3. Research for needs and insights
Remembering everything you have learned from empathising and listening, follow the prompts below. As you do, you’ll take notes which will be filtered into their needs, wants, pain points and insights for opportunities.
Prompts
Get a willing member of your or a community that is focused on the theme or interest you are building around. Get a pen and paper or a recorder to note their responses too.
You will have to apply your listening skills to truly hear what your or the community member has to say and then your empathy skills to better understand them.
Ask them about the last time they participated in the community with respect to that interest or theme. If they are a community of bike riders, how did their last bike ride go? If they are a learning community or a something around savings or finance, how has learning been for them or saving or spending money. What happened? How was it? What was hard about it, what was easy? How did they find the interest or theme to begin with? How did they find the community or that part of the community they interacted with?
In asking, try to understand what happened and why it happened. Take note of things they find interesting or surprising.
You follow up on their replies asking why to their replies more often. Asking why helps cut through to the true want and need of a person, this video on Why by Simon Sinek explains why Why is important.
Try to ask till you see/hit an emotion as they answer you or try to answer you, especially painful emotions. These emotions are very very key here as it is by easing painful emotions that one’s experience improves. These painful emotions also outline and show the Pain Points in the experience.
Based on your notes or recordings you will now be able to write out 2 lists to complete your research: a Needs list and an Insights list. The Needs list can also be looked at as the Wants list, it shows the possible needs or wants of your community member. The Insight list gives you possible Opportunities to leverage in resolving the perceived needs or wants of the community member or user.
Needs list
Needs are the verbs or actions needed to be done or completed. Based on your notes, write out separately the things your community member was trying to accomplish by participating in the community. In a prompt or question:
What were they trying to do by going through that experience?
What does participating in the community do for them?
Insight list
Insights are the words, phrases, experiences that stood out to you as you spoke or interviewed your community member, so based on your notes, write these out.

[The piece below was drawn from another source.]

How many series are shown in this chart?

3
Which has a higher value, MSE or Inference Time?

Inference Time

Write out the things you noticed would be helpful in improving that experience for your user. The items here make up the Opportunities.

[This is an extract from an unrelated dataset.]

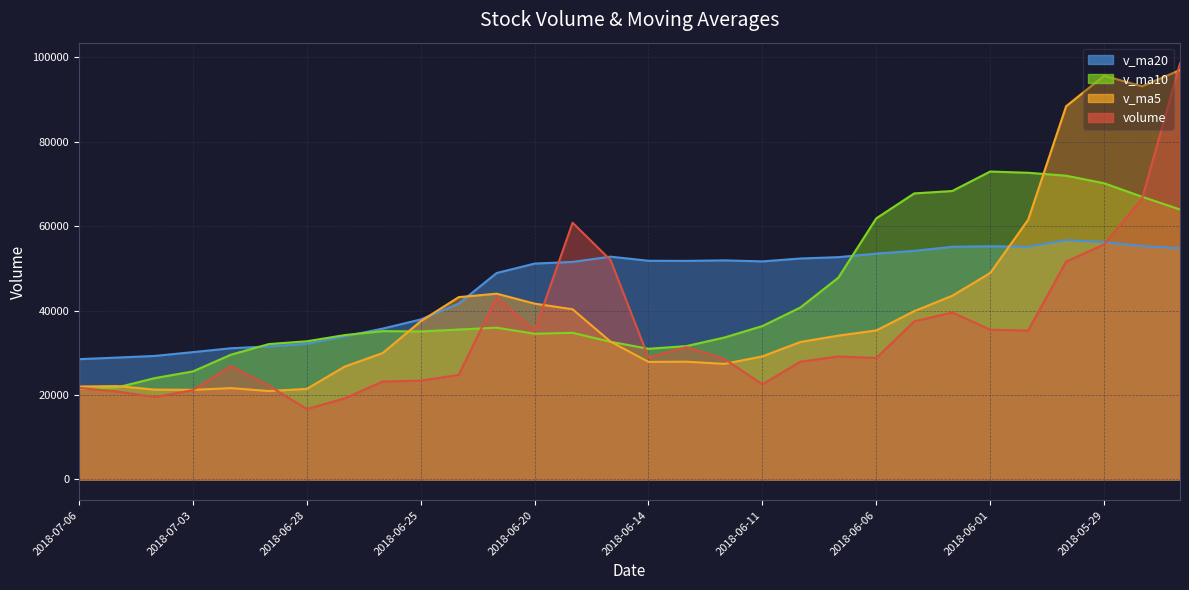

What is the label of the 14th point from the left?

2018-06-19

And with both lists done, you can speak to a couple more community members to get a feel for more needs, wants and insights. Speaking to a small percentage of your community members is okay to be able to get a general idea of the community’s needs.
Bonus: Create pain or problem statements to help with ideation exercises
You can combine some of the items in your Needs list with items in your Insights list to create a statement or prompt that is helpful to use in starting ideation exercises for your team. Simply fill in the gaps in this sentence following the prompts there-in to create this statement:
MemberName [replace with community member’s name/description] needs/wants a way to _______________________________________ [write out user need], surprisingly // because // but [choose one that flows best to include in the sentence] ___________________________________________ [write insight that flows with the sentence and need].
A completed example would be: Ali needs a way to make the most of his time, but he doesn’t know how to manage his time, he doesn’t even know people can manage their time.